* _WHAT TO DO_:
Could you transcribe all of the data exactly and skip any pictures?

* _RECORDED DATA_:
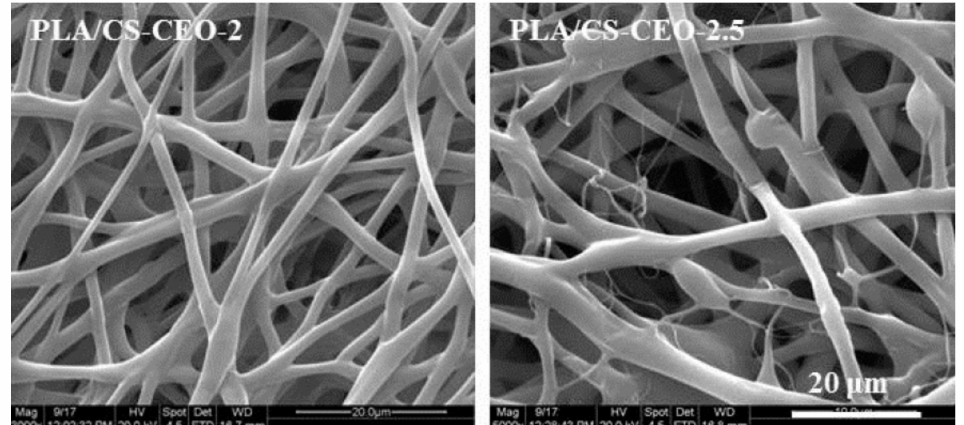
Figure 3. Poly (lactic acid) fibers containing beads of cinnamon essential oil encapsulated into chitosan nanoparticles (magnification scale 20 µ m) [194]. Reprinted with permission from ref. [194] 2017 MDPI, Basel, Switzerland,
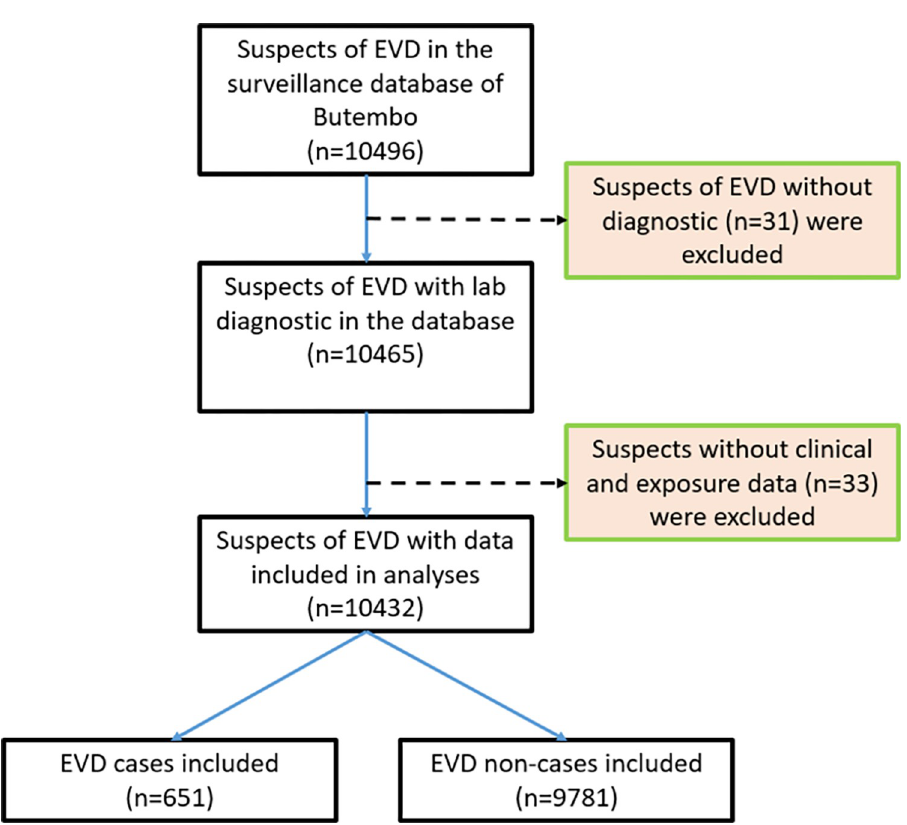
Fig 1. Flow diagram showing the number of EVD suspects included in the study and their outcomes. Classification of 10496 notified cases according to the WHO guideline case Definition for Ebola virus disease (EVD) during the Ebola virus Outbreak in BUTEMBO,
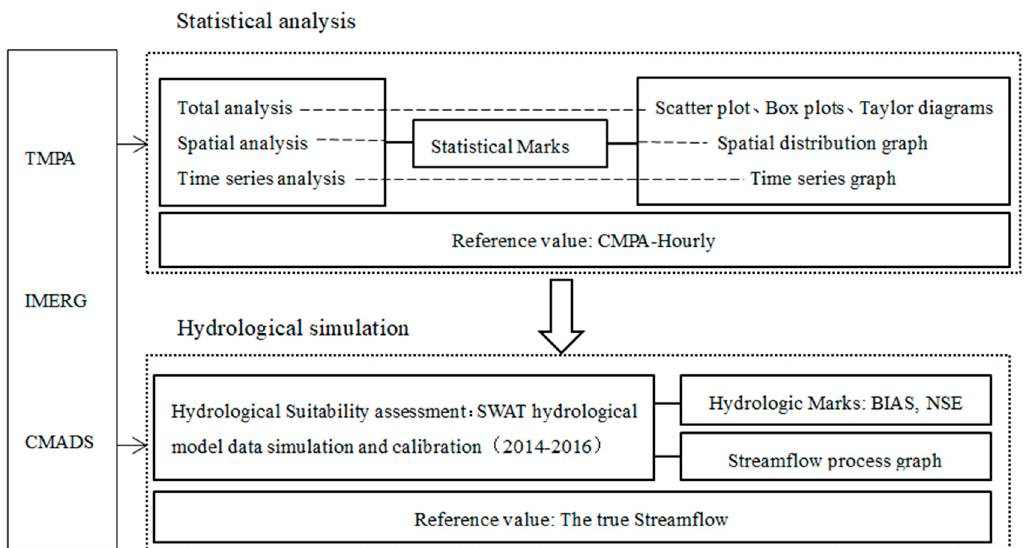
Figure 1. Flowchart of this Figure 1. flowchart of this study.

* _EXERCISE RESPONSE_:
Figure 3. Poly (lactic acid) fibers containing beads of cinnamon essential oil encapsulated into chitosan nanoparticles (magnification scale 20 µ m) [194]. Reprinted with permission from ref. [194] 2017 MDPI, Basel, Switzerland,
Fig 1. Flow diagram showing the number of EVD suspects included in the study and their outcomes. Classification of 10496 notified cases according to the WHO guideline case Definition for Ebola virus disease (EVD) during the Ebola virus Outbreak in BUTEMBO,
Figure 1. Flowchart of this Figure 1. flowchart of this study.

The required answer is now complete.